We here in Northern Illinois were greeted with a deluge this morning, and while seeing that rain is certainly not a surprise this year, the intensity this morning was a severe as I have ever seen. I am not sure if I should be concerned or not but I did notice a number of animals assembling around a farm just outside of town over the weekend and what I thought was a new large machine shed being built is now beginning looking like an ark.
It would appear that the Greek/EU situation is over another hurdle as the Eurozone has agreed to provide fresh loans of up to 96 billion euro. I recognize that I by no means am qualified to understand the intricacies of international governmental finance and the capital will at least allow their bank to continue to operate but to me this would seem akin to throwing a drowning man a life preserver with a cement block attached as well. They already cannot service the debt they owe and the additional austerity measures that will be required should make it even more challenging for their economy to grow. It would seem that inevitably, there will have to be debt forgiveness but no one in authority appears bold enough to admit that, publically at least. Could it be that is why the dollar is strong again this morning in face of the news? It would seem one thing is certain, this will not be the last time we see markets, i.e., the dollar and by extension commodities jerked around because of the issues there.
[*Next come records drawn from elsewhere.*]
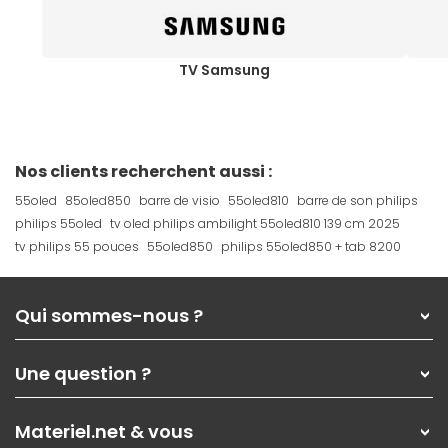
TV Samsung
Nos clients recherchent aussi :
55oled
85oled850
barre de visio
55oled810
barre de son philips
philips 55oled
tv oled philips ambilight 55oled810 139 cm 2025
tv philips 55 pouces
55oled850
philips 55oled850 + tab 8200
Qui sommes-nous ?
Qui sommes-nous ?
Une question ?
Nos services
Les magasins Materiel.net
Rubrique d'aide / FAQ
Nos solutions pour les pros
Materiel.net & vous
Paiement, livraison
Contactez-nous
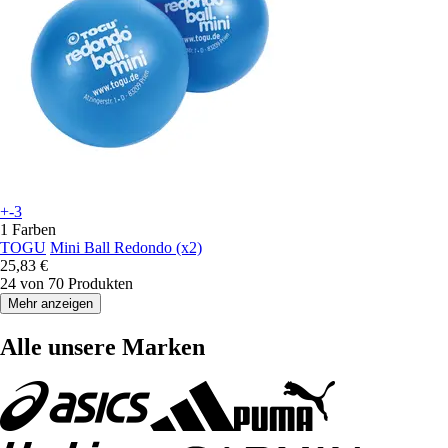
+-3
1 Farben
TOGU
Mini Ball Redondo (x2)
25,83 €
24 von 70 Produkten
Mehr anzeigen
Alle unsere Marken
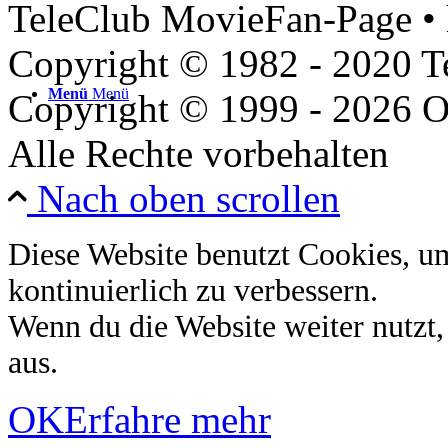
TeleClub MovieFan-Page • 
Copyright © 1982 - 2020 
Menü
Menü
Copyright © 1999 - 2026 O
Alle Rechte vorbehalten
Nach oben scrollen
Diese Website benutzt Cookies, u
kontinuierlich zu verbessern.
Wenn du die Website weiter nutzt
aus.
OK
Erfahre mehr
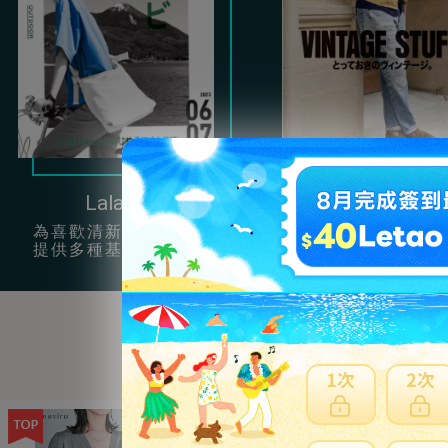
Lala Begin
Clutch
為喜歡清新簡約風的女孩
提供很多充滿男性
提供多種基本單品穿搭。
復古服飾配件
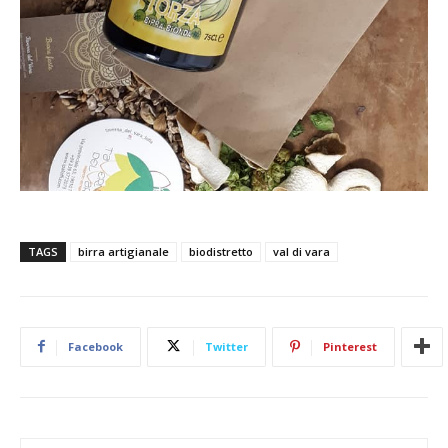
TAGS
birra artigianale
biodistretto
val di vara
Facebook
Twitter
Pinterest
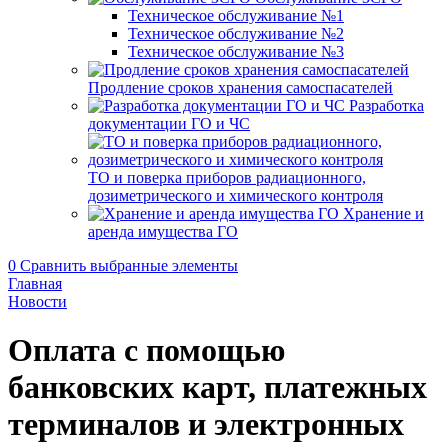
Техническое обслуживание №1
Техническое обслуживание №2
Техническое обслуживание №3
Продление сроков хранения самоспасателей
Разработка
документации ГО и ЧС
ТО и поверка приборов радиационного,
дозиметрического и химического контроля
Хранение и
аренда имущества ГО
0
Сравнить выбранные элементы
Главная
Новости
Оплата с помощью
банковских карт, платежных
терминалов и электронных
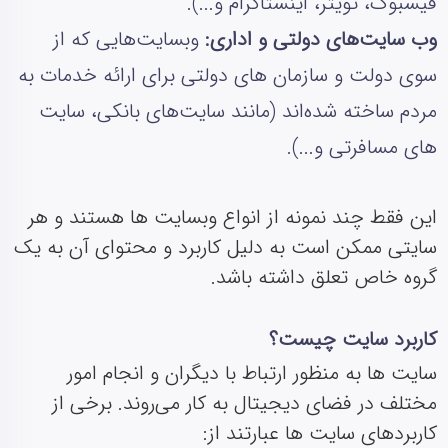
فیسبوک، تویتر، اینستاگرام و...).
وب‌ سایت‌های دولتی و اداری:
وبسایت‌هایی که از
سوی دولت و سازمان‌ های دولتی برای ارائه خدمات به
مردم ساخته شده‌اند (مانند سایت‌های بانکی، سایت‌
های مسافرتی و...).
این فقط چند نمونه از انواع وبسایت‌ ها هستند و هر
سایتی ممکن است به دلیل کاربرد و محتوای آن به یک
گروه خاص تعلق داشته باشد.
کاربرد سایت چیست؟
سایت‌ ها به منظور ارتباط با دیگران و انجام امور
مختلف در فضای دیجیتال به کار می‌روند. برخی از
کاربردهای سایت‌ ها عبارتند از:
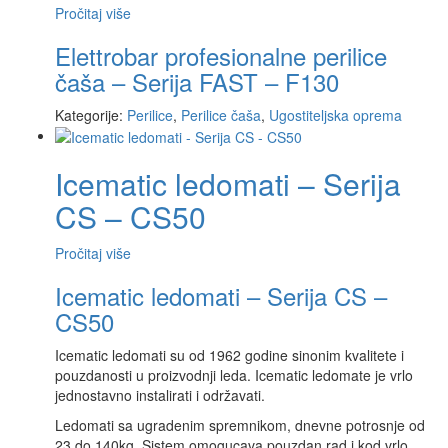
Pročitaj više
Elettrobar profesionalne perilice
čaša – Serija FAST – F130
Kategorije:
Perilice
,
Perilice čaša
,
Ugostiteljska oprema
Icematic ledomati – Serija
CS – CS50
Pročitaj više
Icematic ledomati – Serija CS –
CS50
Icematic ledomati su od 1962 godine sinonim kvalitete i
pouzdanosti u proizvodnji leda. Icematic ledomate je vrlo
jednostavno instalirati i održavati.
Ledomati sa ugradenim spremnikom, dnevne potrosnje od
23 do 140kg. Sistem omogucava pouzdan rad i kod vrlo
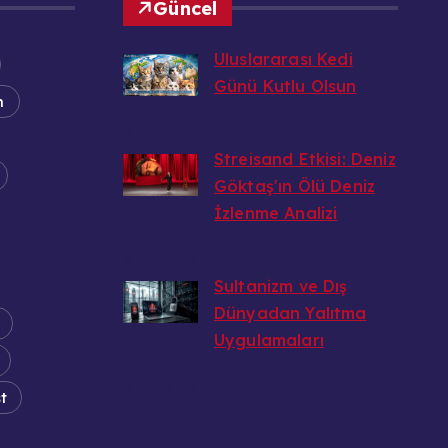
Güncel
Uluslararası Kedi
Günü Kutlu Olsun
n
Bedri
8 Ağustos 2026
Streisand Etkisi: Deniz
Göktaş'ın Ölü Deniz
İzlenme Analizi
Bedri
8 Ağustos 2026
Sultanizm ve Dış
Dünyadan Yalıtma
Uygulamaları
Bedri
8 Ağustos 2026
t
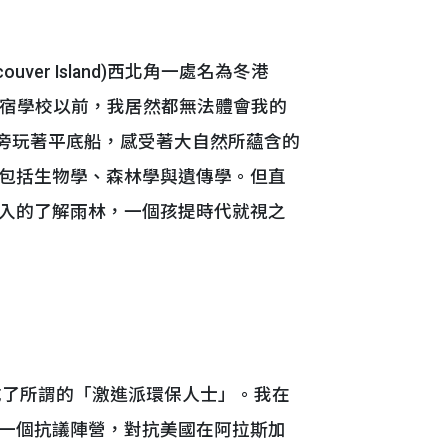
er Island)西北角一處名為冬港
華市上寄宿學校以前，我居然都無法體會我的
澗旁玩著平底船，感受著大自然所蘊含的
包括生物學、森林學與遺傳學。但直
入的了解雨林，一個孩提時代就視之
成了所謂的「激進派環保人士」。我在
一個抗議陣營，對抗美國在阿拉斯加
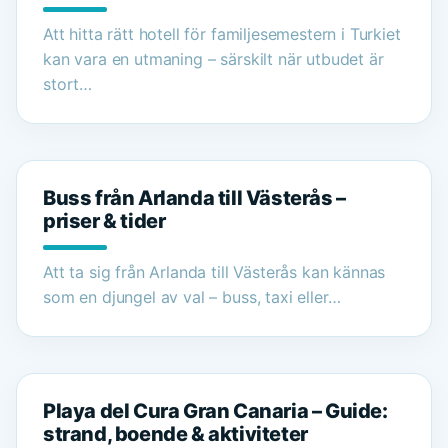
Att hitta rätt hotell för familjesemestern i Turkiet
kan vara en utmaning – särskilt när utbudet är
stort…
Buss från Arlanda till Västerås –
priser & tider
Att ta sig från Arlanda till Västerås kan kännas
som en djungel av val – buss, taxi eller…
Playa del Cura Gran Canaria – Guide:
strand, boende & aktiviteter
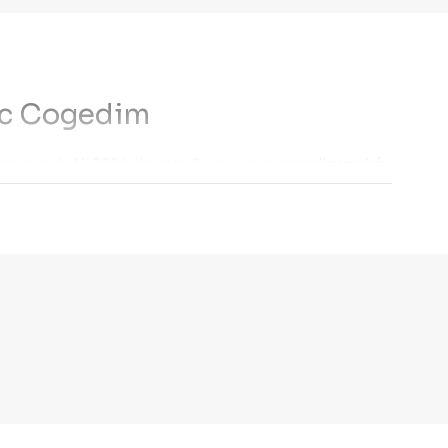
ec Cogedim
resque de 16 000 habitants. Si vous envisagez d’
acquérir
r les
programmes immobiliers neufs Port-de-Bouc
.
 à Port-de-Bouc ?
rdée par la Méditerranée, à l’embouchure du canal de
ologique
y sont particulièrement protégés.
ire organisé par la municipalité aux activités sportives, vos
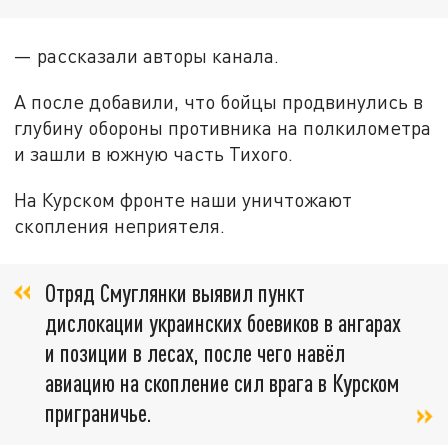
— рассказали авторы канала.
А после добавили, что бойцы продвинулись в
глубину обороны противника на полкилометра
и зашли в южную часть Тихого.
На Курском фронте наши уничтожают
скопления неприятеля.
Отряд Смуглянки выявил пункт
дислокации украинских боевиков в ангарах
и позиции в лесах, после чего навёл
авиацию на скопление сил врага в Курском
приграничье.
For now, market focus will primarily be on weather and of course crop conditions. It would appear that we have more than enough rain in the forecast over the next week for a large swath of the Midwest which for some is by no means welcome news but temperatures are supposed to be more seasonal as well. There are exceptions but it always seems challenging to get markets excited about too much rain during the growing season. The trade is expecting to see crop ratings unchanged this afternoon and keep in perspective, 69% good/excellent ratings for corn and 63% good/excellent for beans does not suggest major problems.
The corn market most certainly provided the most encouraging performance last week. There was nothing in the production and supply/demand numbers that would have appeared to provide a stimulus so you have to believe that trade is already trying to factor in lower production numbers. As we commented last week though, any strength will have to be derived from production/supply issues as the demand side of the equation has been less than stellar.
Beans and wheat have struggled overnight and while corn was higher initially, now also appears to have lost momentum. All of these markets are sitting in overbought positions and without fresh bullish fodder each day, will be in line for corrective breaks. Weather/supply markets tend to be relatively short-lived by nature, (no pun intended).